Mais fermer un régime déficitaire coûte cher, parce que les employeurs sont responsables du déficit et doivent renflouer la caisse. Introduire une disparité de traitement, un régime CD pour les nouveaux employés, revient finalement à mettre un pansement pour éviter la saignée.

Mais, à la FTQ, on craint qu’il ne s’agisse, pour plusieurs, que d’une mesure transitoire. Une fois le retour à la solvabilité du régime, il sera plus facile et moins coûteux pour un employeur de fermer définitivement le régime PD.

Bien entendu, la fermeture d’un régime doit se faire dans le processus de négociation, à moins que le régime ne fasse pas partie de la convention collective. Dans ce cas, c’est la prérogative de l’employeur.

Mme Naud souligne qu’il ne s’agit pas d’une situation avérée à l’heure actuelle, mais « nous sommes dans un moment charnière. Beaucoup de régimes ont retrouvé la voie de la pleine solvabilité. C’est aux prochaines négociations qu’on pourra vérifier la situation, voir si c’est amené aux tables. Mais c’est une crainte réelle. »

Si les régimes PD disparaissent, que restera-il ? Les régimes d’accumulation de capital (CD, RVER, REER, CÉLI), par opposition aux régimes d’accumulation de rentes, comme les régimes PD… et les régimes à prestations cibles (RPC).

« En fait, ce que les employeurs attendent présentement, c’est la possibilité de convertir leur PD en RPC. Ça fait d’ailleurs partie des sujets à aborder aux travaux du forum : Comment ça va marcher, les RPC ? »

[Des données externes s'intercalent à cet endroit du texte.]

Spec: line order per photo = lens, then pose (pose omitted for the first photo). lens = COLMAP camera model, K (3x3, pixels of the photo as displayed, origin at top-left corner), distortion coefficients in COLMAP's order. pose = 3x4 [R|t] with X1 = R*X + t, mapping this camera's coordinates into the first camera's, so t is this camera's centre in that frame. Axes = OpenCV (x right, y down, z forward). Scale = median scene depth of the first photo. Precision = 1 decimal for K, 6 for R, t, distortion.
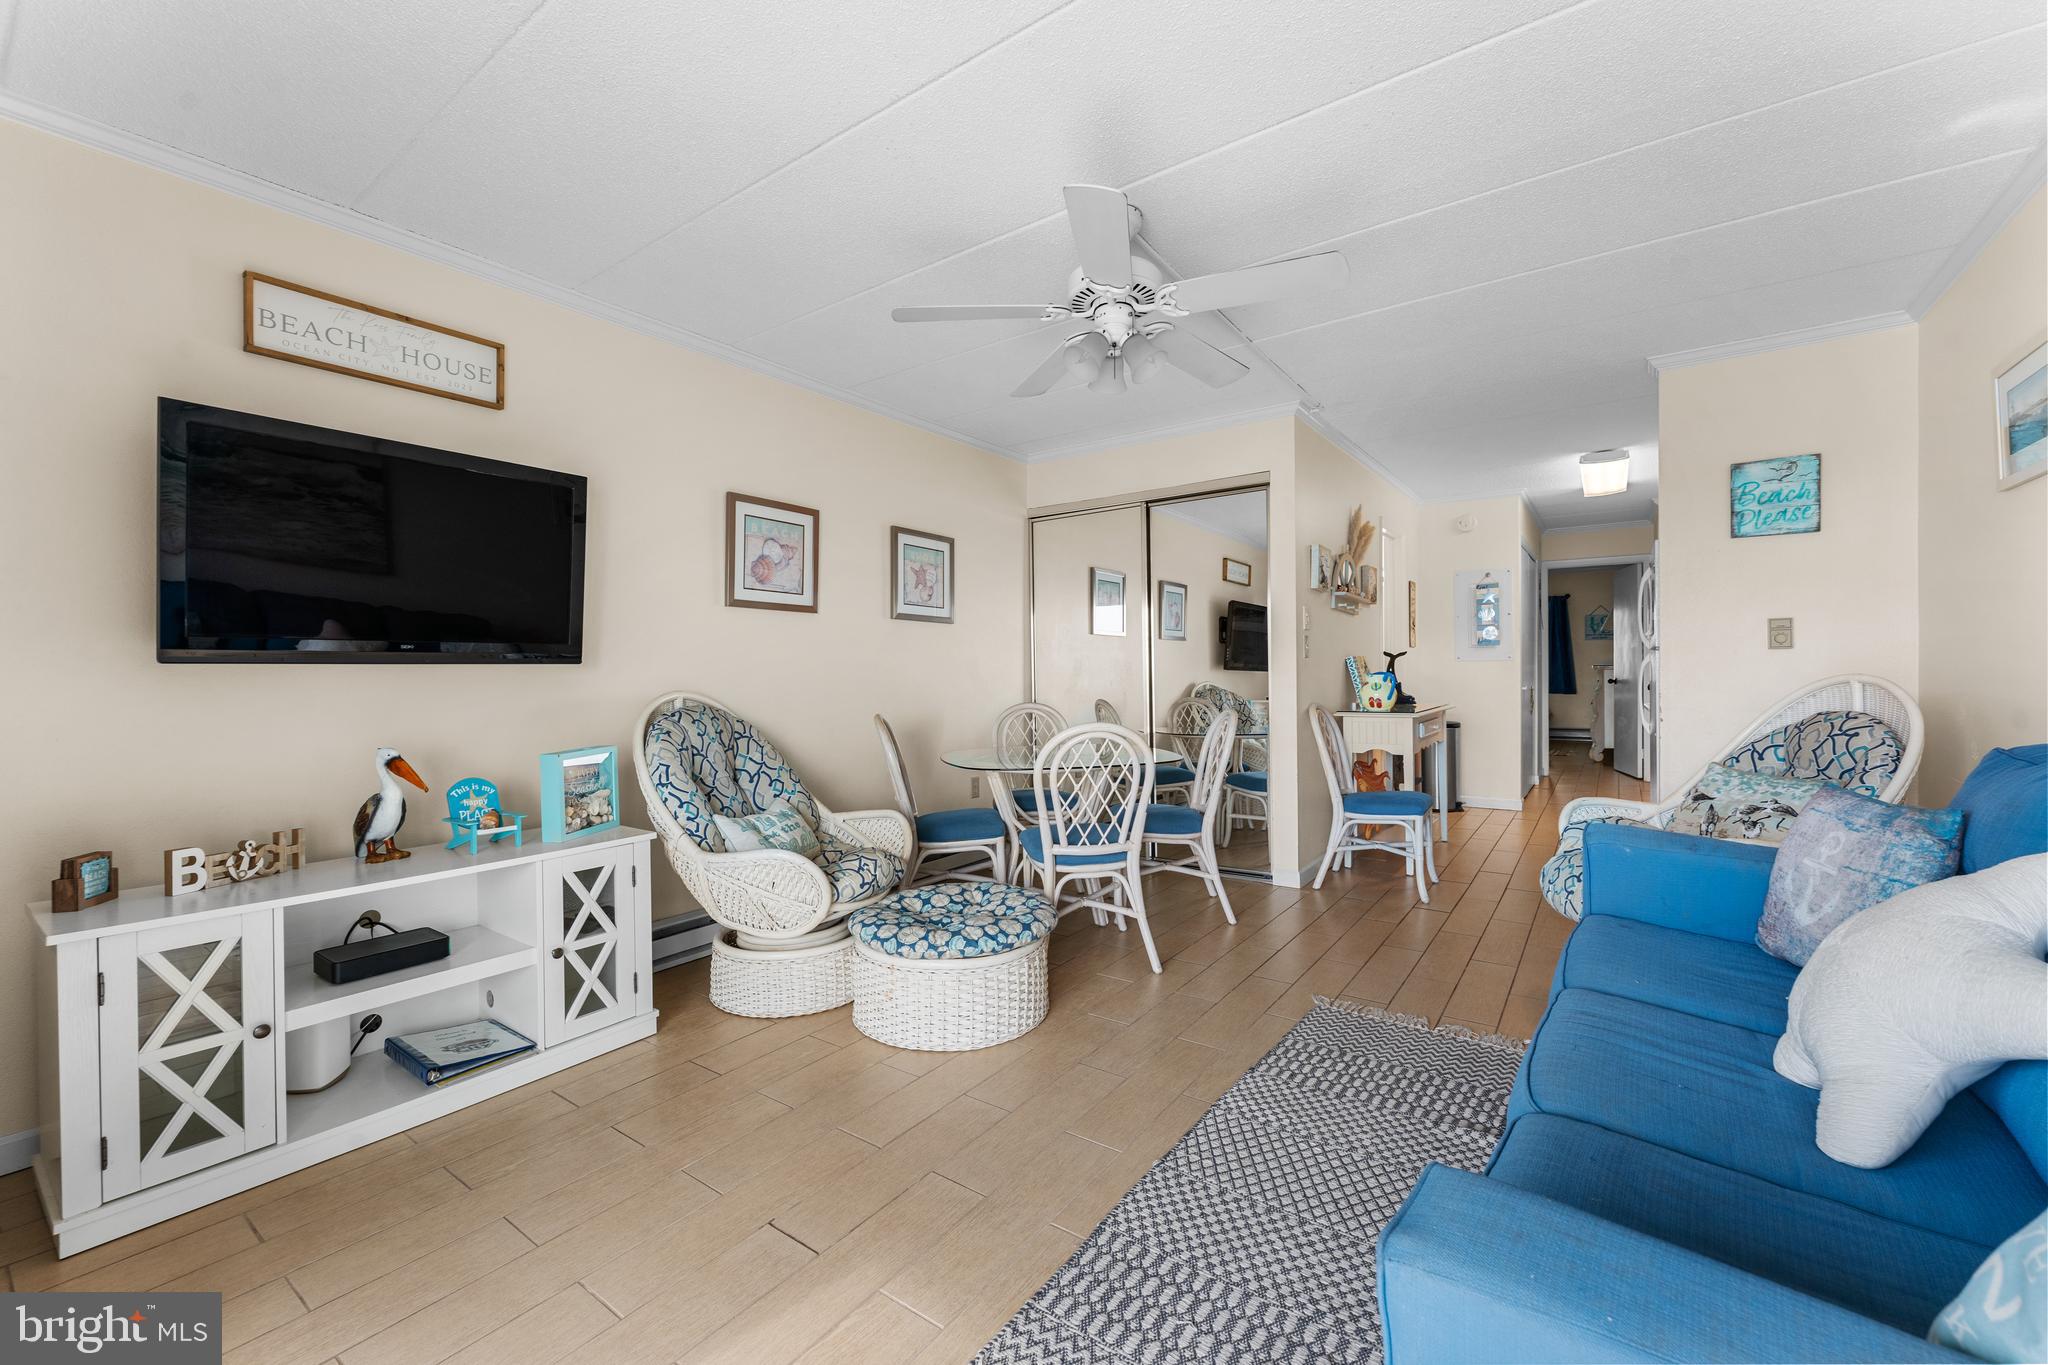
lens RADIAL K [[826.1, 0, 1021.9], [0, 826.1, 677.2], [0, 0, 1]] dist [-0.000597, -0.001220]
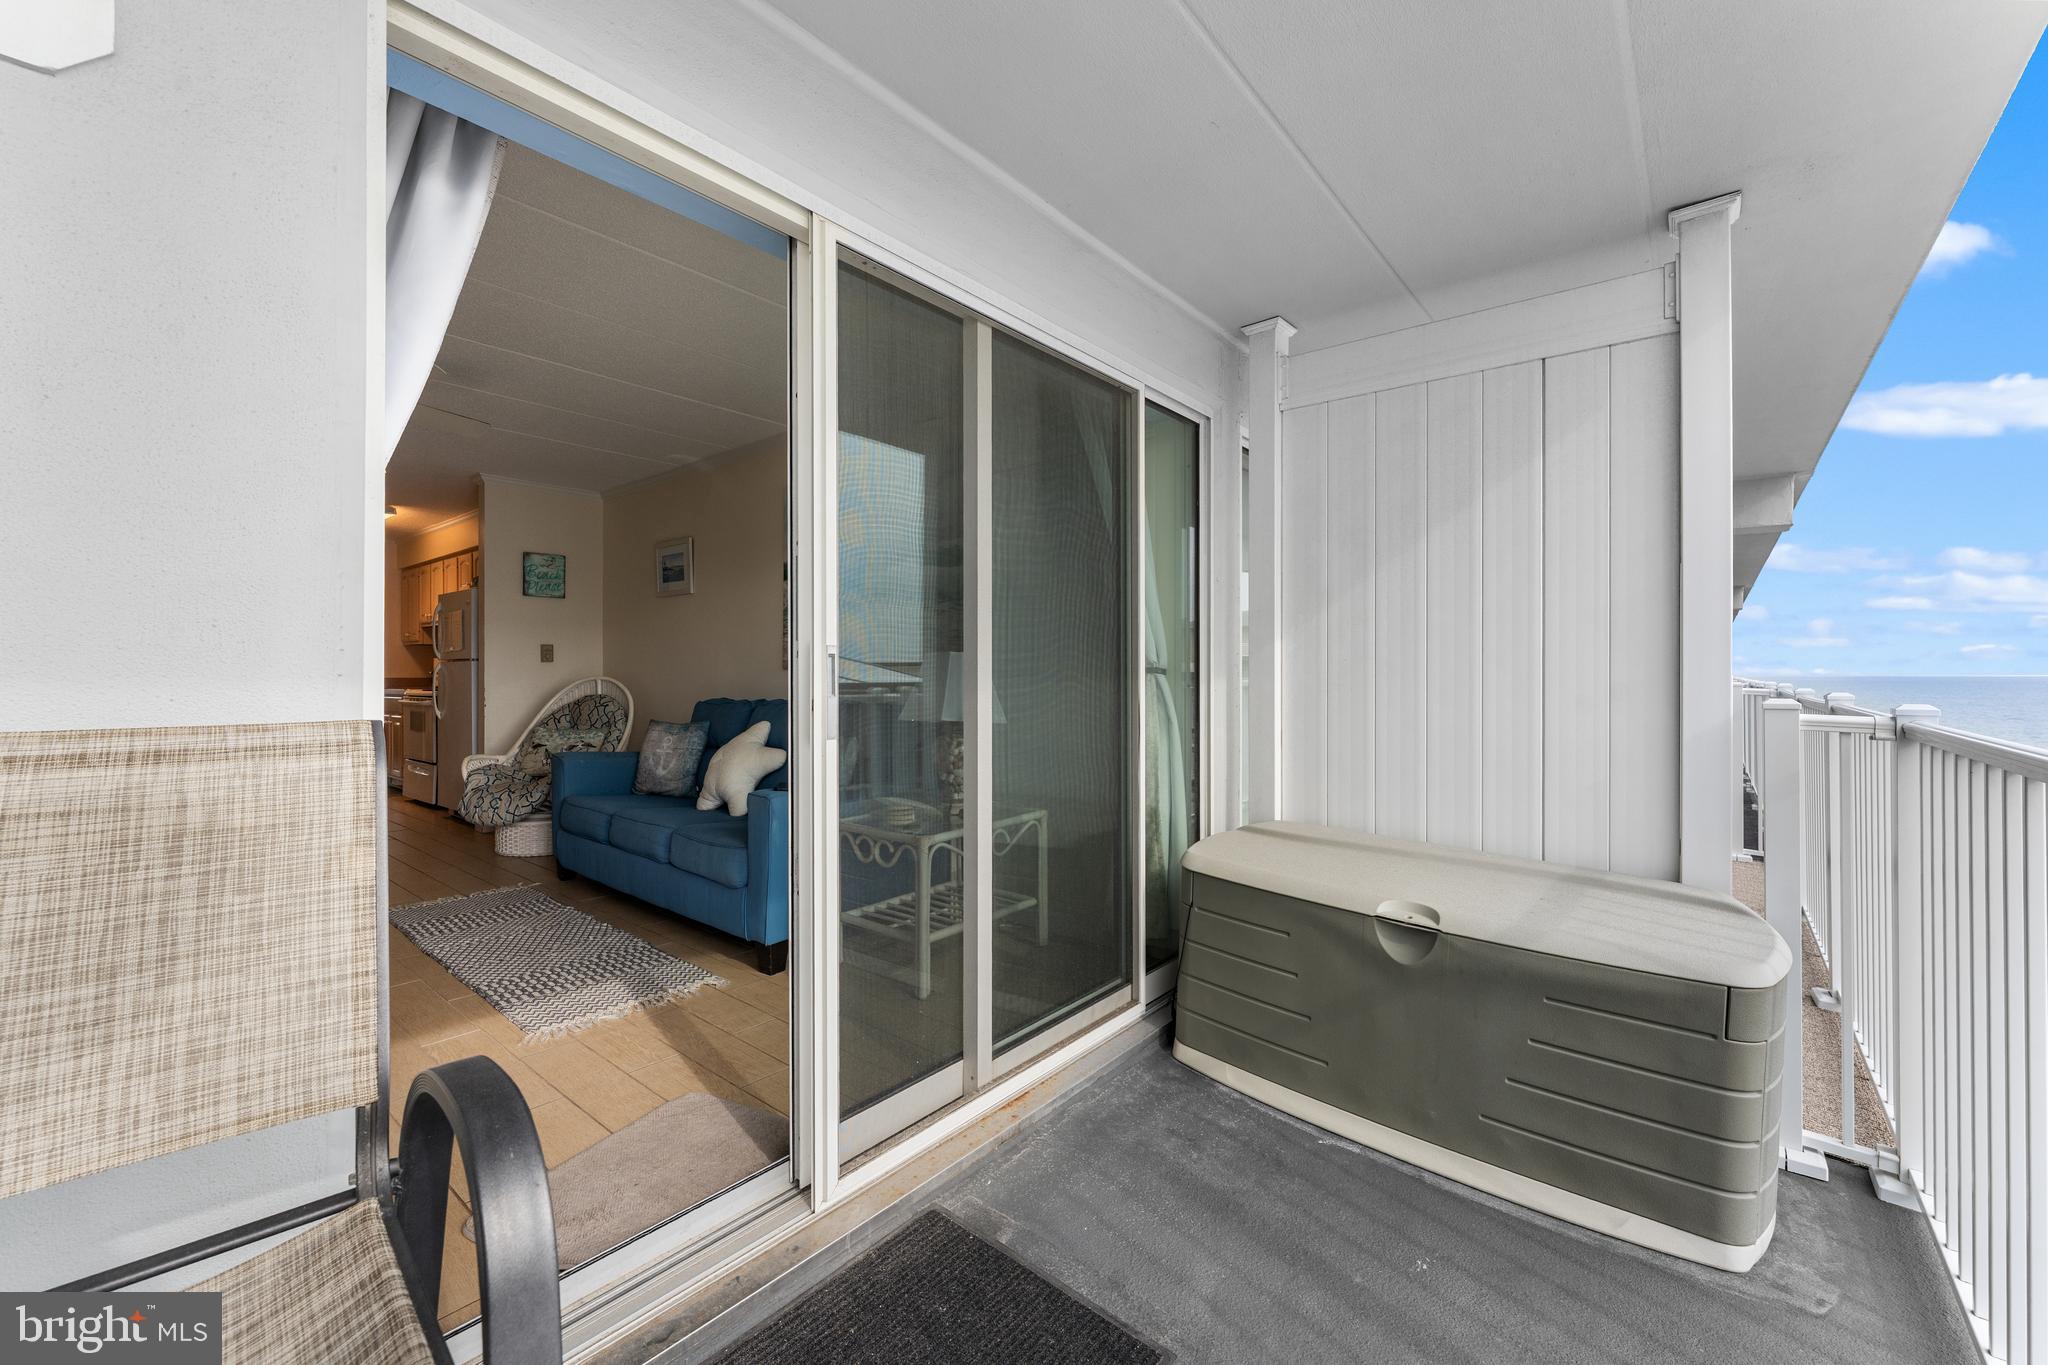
lens RADIAL K [[821.7, 0, 1022.3], [0, 821.7, 671.5], [0, 0, 1]] dist [-0.000784, -0.000017]
pose [[0.068198, 0.013162, 0.997585, -0.892694], [0.007274, 0.999880, -0.013689, 0.019930], [-0.997645, 0.008190, 0.068094, -0.153420]]
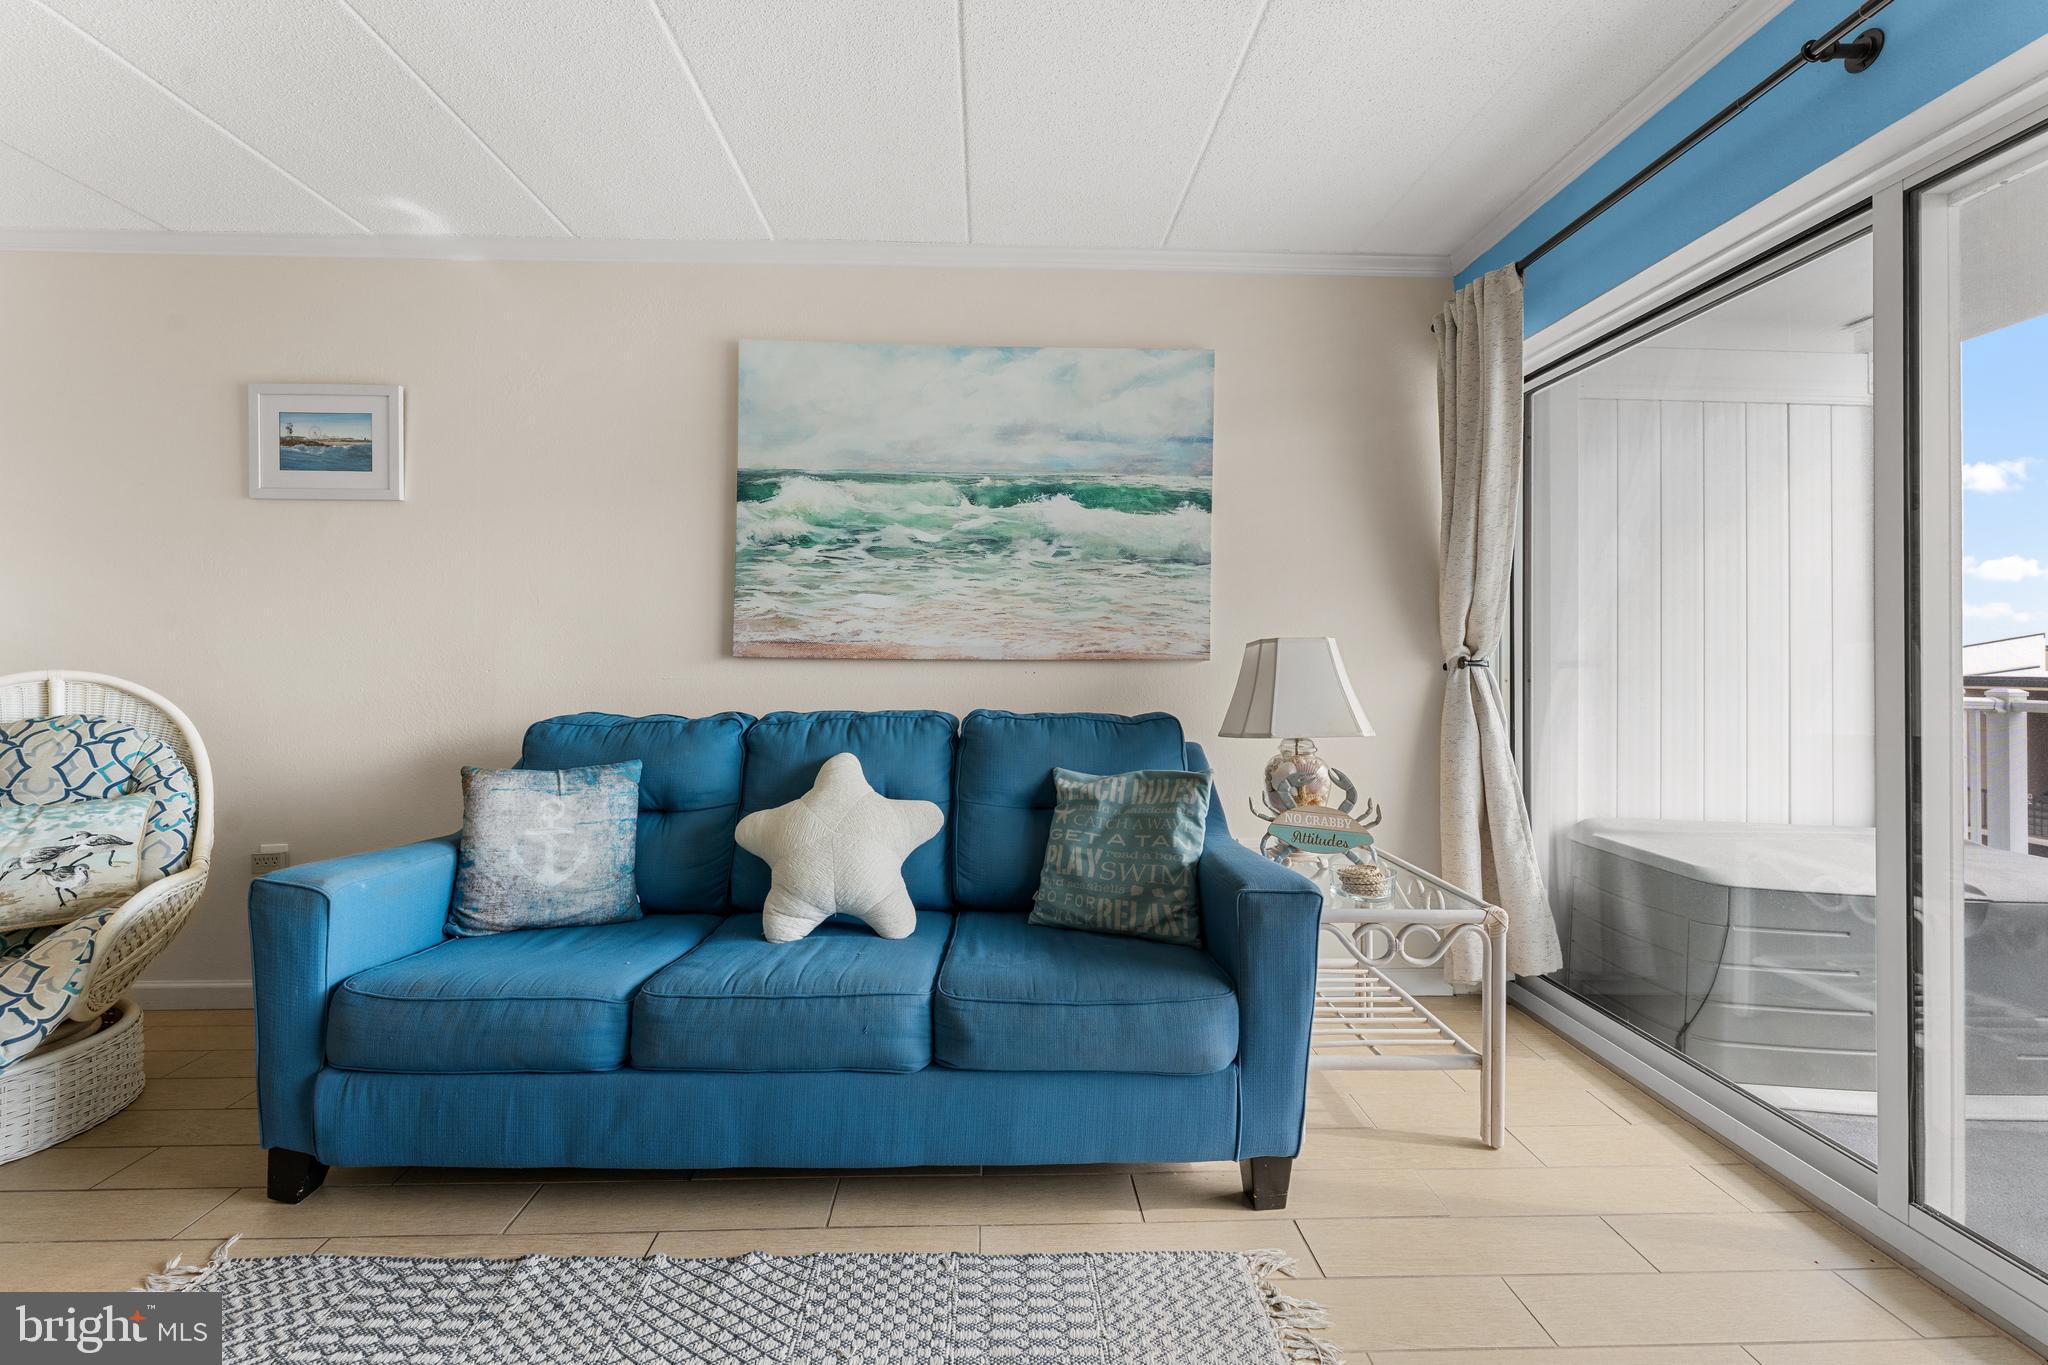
lens RADIAL K [[832.2, 0, 1018.6], [0, 832.2, 647.8], [0, 0, 1]] dist [-0.000804, -0.000516]
pose [[-0.615822, 0.019370, 0.787647, -0.232459], [0.009611, 0.999808, -0.017074, -0.002673], [-0.787826, -0.002945, -0.615890, 0.751711]]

Les régimes à prestations cibles existent déjà ailleurs au Canada. Le Nouveau-Brunswick a récemment transformé le régime PD du secteur public en RPC. Pour le moment au Québec, les RPC n’existent que dans le secteur du papier, avec une règlementation spécifique pour répondre aux grandes difficultés économiques qu’a connues le secteur. Mais il est clair pour la FTQ que c’est vers cette tendance que le vent souffle.

Dans un RPC, l’employeur verse une cotisation fixe et n’assume pas de responsabilité en cas de déficit, elle repose entièrement sur les participants. En cas de déficit, il faut soit augmenter les cotisations soit ne pas verser un avantage prévu conditionnel au ­rendement.